* DATA FOR THIS EXERCISE *
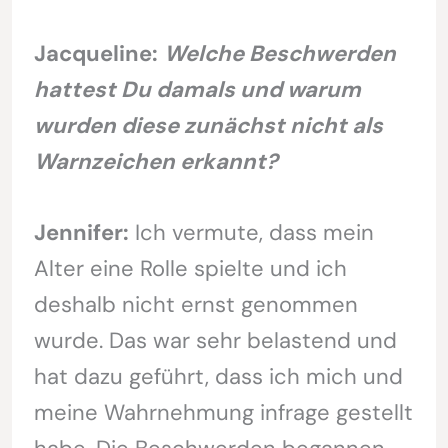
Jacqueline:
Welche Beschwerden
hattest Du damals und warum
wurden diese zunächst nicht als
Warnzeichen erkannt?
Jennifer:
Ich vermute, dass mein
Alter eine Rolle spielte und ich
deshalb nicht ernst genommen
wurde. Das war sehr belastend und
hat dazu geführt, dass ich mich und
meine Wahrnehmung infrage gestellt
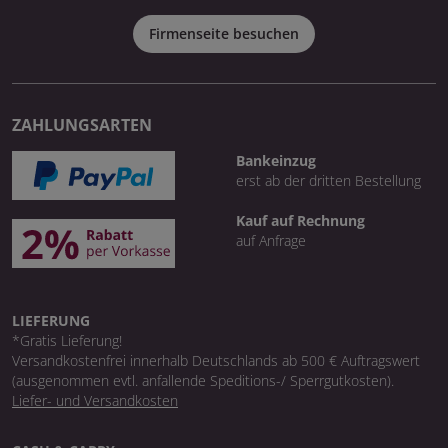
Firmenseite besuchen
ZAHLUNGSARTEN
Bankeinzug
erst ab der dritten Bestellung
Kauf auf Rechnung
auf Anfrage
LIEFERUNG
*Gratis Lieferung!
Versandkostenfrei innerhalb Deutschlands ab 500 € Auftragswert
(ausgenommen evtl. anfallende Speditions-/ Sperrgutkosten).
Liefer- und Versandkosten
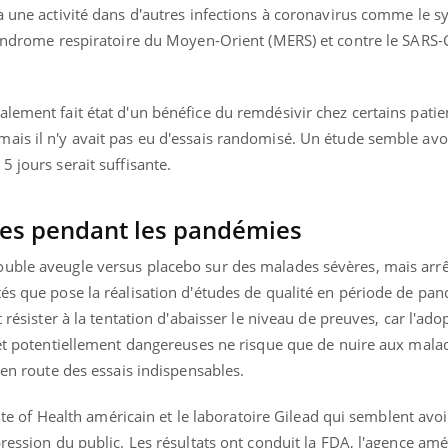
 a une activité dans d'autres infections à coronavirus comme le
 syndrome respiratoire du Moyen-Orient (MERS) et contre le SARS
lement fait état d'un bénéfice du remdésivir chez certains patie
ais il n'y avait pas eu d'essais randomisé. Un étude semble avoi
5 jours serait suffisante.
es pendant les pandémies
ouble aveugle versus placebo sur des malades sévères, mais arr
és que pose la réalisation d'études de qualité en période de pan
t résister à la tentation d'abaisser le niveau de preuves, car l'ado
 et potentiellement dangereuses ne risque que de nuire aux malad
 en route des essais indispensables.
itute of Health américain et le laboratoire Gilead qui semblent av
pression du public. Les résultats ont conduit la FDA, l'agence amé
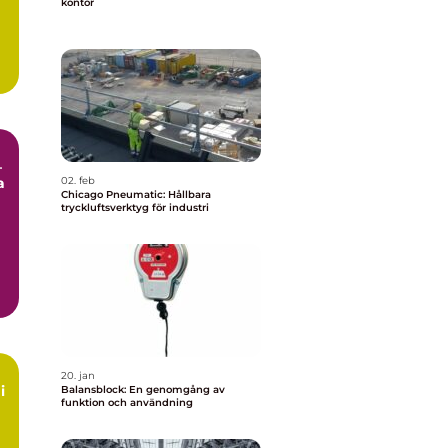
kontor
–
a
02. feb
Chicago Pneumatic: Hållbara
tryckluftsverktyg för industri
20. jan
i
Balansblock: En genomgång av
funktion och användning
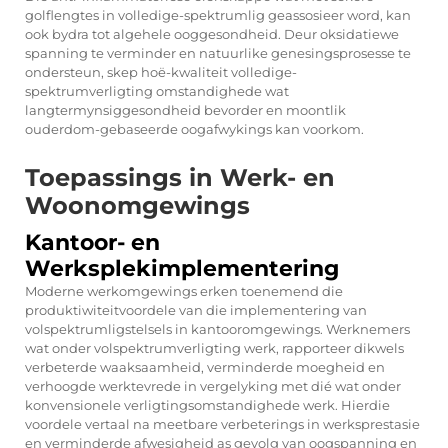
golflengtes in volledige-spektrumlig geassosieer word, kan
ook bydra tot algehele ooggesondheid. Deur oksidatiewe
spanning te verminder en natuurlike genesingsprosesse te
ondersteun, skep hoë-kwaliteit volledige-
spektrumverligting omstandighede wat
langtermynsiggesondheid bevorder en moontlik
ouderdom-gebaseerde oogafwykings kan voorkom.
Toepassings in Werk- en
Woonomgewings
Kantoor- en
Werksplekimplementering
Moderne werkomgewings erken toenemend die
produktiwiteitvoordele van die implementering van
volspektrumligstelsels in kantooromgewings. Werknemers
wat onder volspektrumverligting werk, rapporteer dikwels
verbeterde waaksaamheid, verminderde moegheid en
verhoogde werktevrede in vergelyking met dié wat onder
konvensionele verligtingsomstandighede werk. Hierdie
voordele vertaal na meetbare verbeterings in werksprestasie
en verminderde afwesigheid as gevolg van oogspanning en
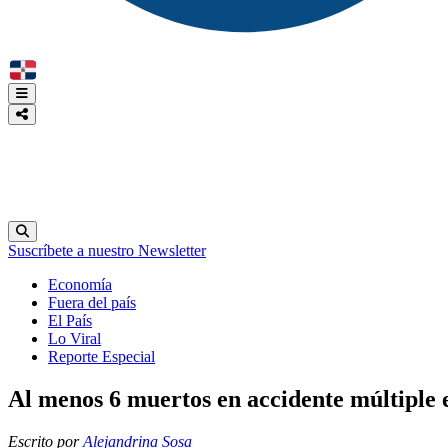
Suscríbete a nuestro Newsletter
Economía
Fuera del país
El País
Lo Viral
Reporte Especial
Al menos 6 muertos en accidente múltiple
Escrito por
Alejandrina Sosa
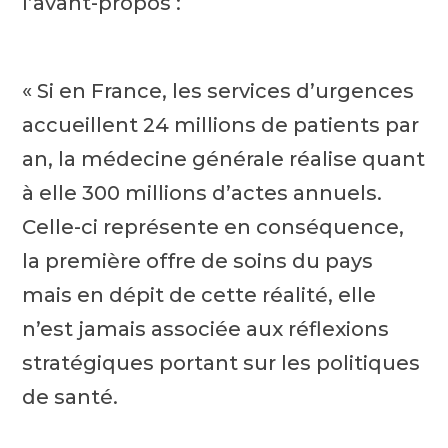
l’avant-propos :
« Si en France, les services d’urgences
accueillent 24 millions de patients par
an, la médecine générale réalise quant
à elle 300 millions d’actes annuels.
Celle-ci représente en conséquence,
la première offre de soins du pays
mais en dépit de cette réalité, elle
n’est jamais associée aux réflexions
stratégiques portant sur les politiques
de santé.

* TASK REQUIREMENTS *
Print out the entries once more, unchanged. No pictures.

* SOLUTION FOR THIS TASK *
Jacqueline:
Welche Beschwerden
hattest Du damals und warum
wurden diese zunächst nicht als
Warnzeichen erkannt?
Jennifer:
Ich vermute, dass mein
Alter eine Rolle spielte und ich
deshalb nicht ernst genommen
wurde. Das war sehr belastend und
hat dazu geführt, dass ich mich und
meine Wahrnehmung infrage gestellt
Firmenseite besuchen
ZAHLUNGSARTEN
Bankeinzug
erst ab der dritten Bestellung
Kauf auf Rechnung
auf Anfrage
LIEFERUNG
*Gratis Lieferung!
Versandkostenfrei innerhalb Deutschlands ab 500 € Auftragswert
(ausgenommen evtl. anfallende Speditions-/ Sperrgutkosten).
Liefer- und Versandkosten
 a une activité dans d'autres infections à coronavirus comme le
 syndrome respiratoire du Moyen-Orient (MERS) et contre le SARS
lement fait état d'un bénéfice du remdésivir chez certains patie
ais il n'y avait pas eu d'essais randomisé. Un étude semble avoi
5 jours serait suffisante.
es pendant les pandémies
ouble aveugle versus placebo sur des malades sévères, mais arr
és que pose la réalisation d'études de qualité en période de pan
t résister à la tentation d'abaisser le niveau de preuves, car l'ado
 et potentiellement dangereuses ne risque que de nuire aux malad
 en route des essais indispensables.
itute of Health américain et le laboratoire Gilead qui semblent av
pression du public. Les résultats ont conduit la FDA, l'agence amé
kontor
–
a
02. feb
Chicago Pneumatic: Hållbara
tryckluftsverktyg för industri
20. jan
i
Balansblock: En genomgång av
funktion och användning
golflengtes in volledige-spektrumlig geassosieer word, kan
ook bydra tot algehele ooggesondheid. Deur oksidatiewe
spanning te verminder en natuurlike genesingsprosesse te
ondersteun, skep hoë-kwaliteit volledige-
spektrumverligting omstandighede wat
langtermynsiggesondheid bevorder en moontlik
ouderdom-gebaseerde oogafwykings kan voorkom.
Toepassings in Werk- en
Woonomgewings
Kantoor- en
Werksplekimplementering
Moderne werkomgewings erken toenemend die
produktiwiteitvoordele van die implementering van
volspektrumligstelsels in kantooromgewings. Werknemers
wat onder volspektrumverligting werk, rapporteer dikwels
verbeterde waaksaamheid, verminderde moegheid en
verhoogde werktevrede in vergelyking met dié wat onder
konvensionele verligtingsomstandighede werk. Hierdie
voordele vertaal na meetbare verbeterings in werksprestasie
en verminderde afwesigheid as gevolg van oogspanning en
Suscríbete a nuestro Newsletter
Economía
Fuera del país
El País
Lo Viral
Reporte Especial
Al menos 6 muertos en accidente múltiple
Escrito por
Alejandrina Sosa
l’avant-propos :
« Si en France, les services d’urgences
accueillent 24 millions de patients par
an, la médecine générale réalise quant
à elle 300 millions d’actes annuels.
Celle-ci représente en conséquence,
la première offre de soins du pays
mais en dépit de cette réalité, elle
n’est jamais associée aux réflexions
stratégiques portant sur les politiques
de santé.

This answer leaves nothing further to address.